Items listed in a dataset

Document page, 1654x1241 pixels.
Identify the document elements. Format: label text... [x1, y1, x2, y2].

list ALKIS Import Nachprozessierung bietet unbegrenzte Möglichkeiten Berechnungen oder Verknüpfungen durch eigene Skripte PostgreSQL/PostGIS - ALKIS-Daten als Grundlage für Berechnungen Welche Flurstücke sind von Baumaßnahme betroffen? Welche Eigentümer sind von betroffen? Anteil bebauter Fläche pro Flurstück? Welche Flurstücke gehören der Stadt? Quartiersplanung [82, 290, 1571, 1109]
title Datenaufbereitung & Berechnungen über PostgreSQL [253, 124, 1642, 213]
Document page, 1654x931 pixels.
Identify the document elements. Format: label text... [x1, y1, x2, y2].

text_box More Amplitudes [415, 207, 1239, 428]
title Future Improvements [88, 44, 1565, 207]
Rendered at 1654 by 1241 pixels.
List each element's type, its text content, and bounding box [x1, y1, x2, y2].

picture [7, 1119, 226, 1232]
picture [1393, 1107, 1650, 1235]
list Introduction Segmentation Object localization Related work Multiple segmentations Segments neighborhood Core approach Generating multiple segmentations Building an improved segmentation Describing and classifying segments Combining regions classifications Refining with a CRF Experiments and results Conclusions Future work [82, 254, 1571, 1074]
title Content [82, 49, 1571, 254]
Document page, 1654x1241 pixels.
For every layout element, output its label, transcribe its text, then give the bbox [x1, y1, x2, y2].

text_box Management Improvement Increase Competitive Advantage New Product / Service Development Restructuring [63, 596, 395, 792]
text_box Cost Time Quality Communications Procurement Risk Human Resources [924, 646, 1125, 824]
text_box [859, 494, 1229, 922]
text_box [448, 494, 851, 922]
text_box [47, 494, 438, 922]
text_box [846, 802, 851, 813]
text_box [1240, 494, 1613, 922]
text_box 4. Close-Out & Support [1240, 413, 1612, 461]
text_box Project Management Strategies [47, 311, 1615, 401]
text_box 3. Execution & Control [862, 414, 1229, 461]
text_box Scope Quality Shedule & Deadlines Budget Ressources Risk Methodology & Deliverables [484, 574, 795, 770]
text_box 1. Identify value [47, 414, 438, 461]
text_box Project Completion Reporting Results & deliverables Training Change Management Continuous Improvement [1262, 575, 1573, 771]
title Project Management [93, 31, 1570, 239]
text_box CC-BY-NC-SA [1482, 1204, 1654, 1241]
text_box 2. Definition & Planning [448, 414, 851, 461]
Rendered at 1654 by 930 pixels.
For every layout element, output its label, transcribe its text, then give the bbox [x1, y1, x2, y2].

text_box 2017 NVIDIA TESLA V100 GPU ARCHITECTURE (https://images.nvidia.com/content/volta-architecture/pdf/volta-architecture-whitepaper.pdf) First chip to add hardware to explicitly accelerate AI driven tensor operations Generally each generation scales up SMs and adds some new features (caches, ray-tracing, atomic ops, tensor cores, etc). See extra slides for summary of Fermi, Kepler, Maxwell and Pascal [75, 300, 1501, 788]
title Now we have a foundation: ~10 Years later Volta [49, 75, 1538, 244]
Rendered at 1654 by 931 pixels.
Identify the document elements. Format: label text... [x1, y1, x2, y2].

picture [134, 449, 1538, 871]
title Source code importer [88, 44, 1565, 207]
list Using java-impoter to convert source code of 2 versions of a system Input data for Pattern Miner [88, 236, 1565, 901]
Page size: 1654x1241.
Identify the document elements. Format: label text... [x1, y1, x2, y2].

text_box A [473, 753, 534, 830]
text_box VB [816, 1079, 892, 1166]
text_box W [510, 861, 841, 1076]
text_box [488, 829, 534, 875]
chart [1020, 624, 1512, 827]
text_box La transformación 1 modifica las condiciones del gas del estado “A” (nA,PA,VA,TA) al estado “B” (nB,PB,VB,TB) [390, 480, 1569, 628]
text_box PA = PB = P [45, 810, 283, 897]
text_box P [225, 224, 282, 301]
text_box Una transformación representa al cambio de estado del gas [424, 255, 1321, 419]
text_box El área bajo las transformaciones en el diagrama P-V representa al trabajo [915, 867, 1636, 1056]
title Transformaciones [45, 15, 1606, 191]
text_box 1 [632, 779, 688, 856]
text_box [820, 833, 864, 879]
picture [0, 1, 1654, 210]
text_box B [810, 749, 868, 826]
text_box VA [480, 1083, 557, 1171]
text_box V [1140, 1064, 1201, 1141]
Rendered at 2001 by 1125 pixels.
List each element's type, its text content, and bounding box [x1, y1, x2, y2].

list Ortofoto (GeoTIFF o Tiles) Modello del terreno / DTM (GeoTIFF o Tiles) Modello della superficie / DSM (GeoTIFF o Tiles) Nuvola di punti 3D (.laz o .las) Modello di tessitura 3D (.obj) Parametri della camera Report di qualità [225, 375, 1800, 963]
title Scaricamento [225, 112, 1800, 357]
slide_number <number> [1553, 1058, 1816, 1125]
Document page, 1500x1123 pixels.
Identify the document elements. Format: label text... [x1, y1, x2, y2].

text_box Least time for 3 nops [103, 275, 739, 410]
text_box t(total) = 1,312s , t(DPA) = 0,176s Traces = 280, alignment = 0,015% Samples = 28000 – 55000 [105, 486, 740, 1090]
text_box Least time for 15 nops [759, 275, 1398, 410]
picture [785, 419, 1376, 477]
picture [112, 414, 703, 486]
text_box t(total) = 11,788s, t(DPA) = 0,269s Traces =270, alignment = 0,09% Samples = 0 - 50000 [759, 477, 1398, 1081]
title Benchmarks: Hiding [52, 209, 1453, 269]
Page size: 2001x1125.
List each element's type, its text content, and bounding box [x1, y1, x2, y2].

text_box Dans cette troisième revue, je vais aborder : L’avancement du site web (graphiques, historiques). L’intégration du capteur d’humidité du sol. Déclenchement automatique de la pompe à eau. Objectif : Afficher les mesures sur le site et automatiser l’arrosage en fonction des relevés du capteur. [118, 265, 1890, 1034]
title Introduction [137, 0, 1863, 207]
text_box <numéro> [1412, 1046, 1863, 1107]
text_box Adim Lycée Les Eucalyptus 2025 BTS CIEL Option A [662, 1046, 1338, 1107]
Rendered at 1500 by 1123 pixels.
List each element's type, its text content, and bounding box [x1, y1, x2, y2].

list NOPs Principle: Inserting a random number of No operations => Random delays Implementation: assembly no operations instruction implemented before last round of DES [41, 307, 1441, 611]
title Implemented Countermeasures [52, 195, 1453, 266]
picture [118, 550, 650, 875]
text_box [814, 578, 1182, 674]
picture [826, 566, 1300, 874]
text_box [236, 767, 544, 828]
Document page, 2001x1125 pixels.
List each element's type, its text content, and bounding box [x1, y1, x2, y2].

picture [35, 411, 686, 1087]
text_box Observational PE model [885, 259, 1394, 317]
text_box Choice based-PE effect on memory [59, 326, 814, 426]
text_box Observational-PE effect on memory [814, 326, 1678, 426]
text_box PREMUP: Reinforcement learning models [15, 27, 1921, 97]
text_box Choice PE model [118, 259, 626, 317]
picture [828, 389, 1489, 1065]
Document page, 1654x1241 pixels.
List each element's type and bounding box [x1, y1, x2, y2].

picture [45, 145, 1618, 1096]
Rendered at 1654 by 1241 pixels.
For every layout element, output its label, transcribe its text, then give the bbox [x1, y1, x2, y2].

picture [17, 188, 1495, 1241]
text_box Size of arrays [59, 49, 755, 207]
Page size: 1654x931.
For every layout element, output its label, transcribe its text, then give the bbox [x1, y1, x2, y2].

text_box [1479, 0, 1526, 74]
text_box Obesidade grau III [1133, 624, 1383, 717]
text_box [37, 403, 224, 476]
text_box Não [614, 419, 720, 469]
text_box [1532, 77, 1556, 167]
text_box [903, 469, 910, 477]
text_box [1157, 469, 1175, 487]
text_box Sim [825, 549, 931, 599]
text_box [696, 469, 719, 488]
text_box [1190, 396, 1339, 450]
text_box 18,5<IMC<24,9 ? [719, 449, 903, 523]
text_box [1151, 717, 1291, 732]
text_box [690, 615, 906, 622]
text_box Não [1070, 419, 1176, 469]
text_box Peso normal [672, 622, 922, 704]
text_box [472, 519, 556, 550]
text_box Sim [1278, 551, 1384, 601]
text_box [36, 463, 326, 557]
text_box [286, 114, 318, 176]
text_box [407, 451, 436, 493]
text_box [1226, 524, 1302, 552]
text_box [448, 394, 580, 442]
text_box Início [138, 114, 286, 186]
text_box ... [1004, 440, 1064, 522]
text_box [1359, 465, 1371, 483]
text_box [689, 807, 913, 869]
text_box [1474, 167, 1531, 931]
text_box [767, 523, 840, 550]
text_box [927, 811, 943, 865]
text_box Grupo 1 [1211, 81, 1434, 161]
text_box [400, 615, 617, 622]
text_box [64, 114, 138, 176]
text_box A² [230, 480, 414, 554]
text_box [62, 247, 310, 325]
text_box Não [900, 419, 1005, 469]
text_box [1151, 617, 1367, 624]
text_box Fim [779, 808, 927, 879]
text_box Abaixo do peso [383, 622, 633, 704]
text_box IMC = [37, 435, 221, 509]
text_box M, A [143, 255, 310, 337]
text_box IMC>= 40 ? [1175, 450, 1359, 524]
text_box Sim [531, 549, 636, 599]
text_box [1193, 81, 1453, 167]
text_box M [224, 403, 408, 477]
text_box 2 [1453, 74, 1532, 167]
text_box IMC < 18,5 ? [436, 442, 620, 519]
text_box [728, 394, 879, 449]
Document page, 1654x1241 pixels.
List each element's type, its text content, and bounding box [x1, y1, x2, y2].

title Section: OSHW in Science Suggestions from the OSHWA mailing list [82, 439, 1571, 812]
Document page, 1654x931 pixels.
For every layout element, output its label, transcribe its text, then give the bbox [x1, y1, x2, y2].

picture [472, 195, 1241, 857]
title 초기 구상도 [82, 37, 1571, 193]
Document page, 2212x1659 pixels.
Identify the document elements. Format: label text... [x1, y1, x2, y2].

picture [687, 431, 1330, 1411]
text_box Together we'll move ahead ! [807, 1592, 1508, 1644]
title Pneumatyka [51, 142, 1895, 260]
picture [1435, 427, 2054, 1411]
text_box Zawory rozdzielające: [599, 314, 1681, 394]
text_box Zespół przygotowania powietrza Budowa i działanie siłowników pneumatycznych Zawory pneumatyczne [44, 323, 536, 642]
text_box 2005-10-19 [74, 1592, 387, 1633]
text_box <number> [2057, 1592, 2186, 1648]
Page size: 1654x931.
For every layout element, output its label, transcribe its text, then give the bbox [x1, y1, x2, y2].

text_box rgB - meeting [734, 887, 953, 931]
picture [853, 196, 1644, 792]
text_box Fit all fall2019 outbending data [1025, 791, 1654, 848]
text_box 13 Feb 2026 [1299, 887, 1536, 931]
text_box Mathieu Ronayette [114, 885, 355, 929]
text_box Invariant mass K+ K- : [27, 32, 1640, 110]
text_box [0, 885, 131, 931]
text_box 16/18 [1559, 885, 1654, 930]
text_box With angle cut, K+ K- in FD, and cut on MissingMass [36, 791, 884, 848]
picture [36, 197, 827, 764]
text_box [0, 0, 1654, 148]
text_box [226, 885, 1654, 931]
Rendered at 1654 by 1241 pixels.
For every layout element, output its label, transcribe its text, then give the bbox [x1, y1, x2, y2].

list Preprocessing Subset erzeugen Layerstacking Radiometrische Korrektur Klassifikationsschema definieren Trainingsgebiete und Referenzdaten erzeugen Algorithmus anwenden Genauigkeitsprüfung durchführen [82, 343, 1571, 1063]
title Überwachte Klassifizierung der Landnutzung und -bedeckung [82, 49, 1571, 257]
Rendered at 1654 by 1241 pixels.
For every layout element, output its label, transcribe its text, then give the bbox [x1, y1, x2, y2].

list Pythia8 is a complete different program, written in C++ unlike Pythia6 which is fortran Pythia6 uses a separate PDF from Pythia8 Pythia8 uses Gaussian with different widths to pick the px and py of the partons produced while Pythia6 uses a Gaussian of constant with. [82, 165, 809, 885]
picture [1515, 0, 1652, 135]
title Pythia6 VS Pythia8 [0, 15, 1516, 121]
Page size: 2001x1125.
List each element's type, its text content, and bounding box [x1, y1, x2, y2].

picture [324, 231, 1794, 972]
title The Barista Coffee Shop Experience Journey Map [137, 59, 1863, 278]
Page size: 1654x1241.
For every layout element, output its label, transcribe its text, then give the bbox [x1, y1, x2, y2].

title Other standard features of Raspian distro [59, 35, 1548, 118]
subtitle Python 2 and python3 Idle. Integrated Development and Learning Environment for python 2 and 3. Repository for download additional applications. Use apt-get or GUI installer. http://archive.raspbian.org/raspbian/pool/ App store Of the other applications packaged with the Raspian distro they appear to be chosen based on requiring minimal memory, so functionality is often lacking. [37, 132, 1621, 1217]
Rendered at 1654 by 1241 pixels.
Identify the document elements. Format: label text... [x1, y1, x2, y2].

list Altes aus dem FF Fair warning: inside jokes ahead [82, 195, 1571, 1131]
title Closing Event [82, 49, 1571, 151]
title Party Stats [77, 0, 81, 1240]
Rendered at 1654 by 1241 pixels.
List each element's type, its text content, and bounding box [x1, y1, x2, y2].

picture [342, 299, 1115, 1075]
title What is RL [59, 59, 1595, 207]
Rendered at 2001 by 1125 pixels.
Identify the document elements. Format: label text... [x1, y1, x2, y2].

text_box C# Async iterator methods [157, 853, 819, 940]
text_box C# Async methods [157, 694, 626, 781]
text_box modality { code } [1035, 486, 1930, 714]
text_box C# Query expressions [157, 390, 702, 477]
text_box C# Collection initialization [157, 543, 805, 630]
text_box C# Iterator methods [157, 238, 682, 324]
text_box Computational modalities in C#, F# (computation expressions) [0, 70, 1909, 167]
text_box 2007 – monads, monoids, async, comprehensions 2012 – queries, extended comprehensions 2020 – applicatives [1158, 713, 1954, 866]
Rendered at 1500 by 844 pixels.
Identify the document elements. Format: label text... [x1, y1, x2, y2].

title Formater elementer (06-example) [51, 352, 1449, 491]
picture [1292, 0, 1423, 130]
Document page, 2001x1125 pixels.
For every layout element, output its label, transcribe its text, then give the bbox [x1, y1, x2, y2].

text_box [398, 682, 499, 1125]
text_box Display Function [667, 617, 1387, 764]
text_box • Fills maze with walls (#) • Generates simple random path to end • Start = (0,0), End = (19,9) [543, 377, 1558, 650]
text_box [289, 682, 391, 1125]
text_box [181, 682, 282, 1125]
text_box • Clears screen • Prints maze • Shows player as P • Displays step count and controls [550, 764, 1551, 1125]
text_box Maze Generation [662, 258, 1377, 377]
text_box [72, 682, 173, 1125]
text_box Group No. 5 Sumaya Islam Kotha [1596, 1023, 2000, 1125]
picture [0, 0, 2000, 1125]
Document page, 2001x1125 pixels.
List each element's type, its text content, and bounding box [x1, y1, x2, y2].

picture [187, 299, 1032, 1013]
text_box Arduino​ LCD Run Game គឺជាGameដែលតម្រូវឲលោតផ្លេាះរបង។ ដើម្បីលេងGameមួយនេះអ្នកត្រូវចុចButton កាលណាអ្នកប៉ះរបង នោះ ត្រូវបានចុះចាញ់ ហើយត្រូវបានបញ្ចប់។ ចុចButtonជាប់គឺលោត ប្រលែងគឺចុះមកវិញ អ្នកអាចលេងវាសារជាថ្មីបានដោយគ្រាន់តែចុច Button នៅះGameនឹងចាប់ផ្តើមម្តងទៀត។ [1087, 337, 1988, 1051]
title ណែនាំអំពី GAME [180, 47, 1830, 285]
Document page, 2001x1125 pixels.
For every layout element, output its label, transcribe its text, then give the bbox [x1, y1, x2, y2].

[GOAL OF THE EXERCISE] Reproduce word for word the part of the entries that runs from their first line through the line containing "list ALKIS Import", including both of those lines.

[THE OUTPUT]
Document page, 1654x1241 pixels.
Identify the document elements. Format: label text... [x1, y1, x2, y2].

list ALKIS Import Nachprozessierung bietet unbegrenzte Möglichkeiten Berechnungen oder Verknüpfungen durch eigene Skripte PostgreSQL/PostGIS - ALKIS-Daten als Grundlage für Berechnungen Welche Flurstücke sind von Baumaßnahme betroffen? Welche Eigentümer sind von betroffen? Anteil bebauter Fläche pro Flurstück? Welche Flurstücke gehören der Stadt? Quartiersplanung [82, 290, 1571, 1109]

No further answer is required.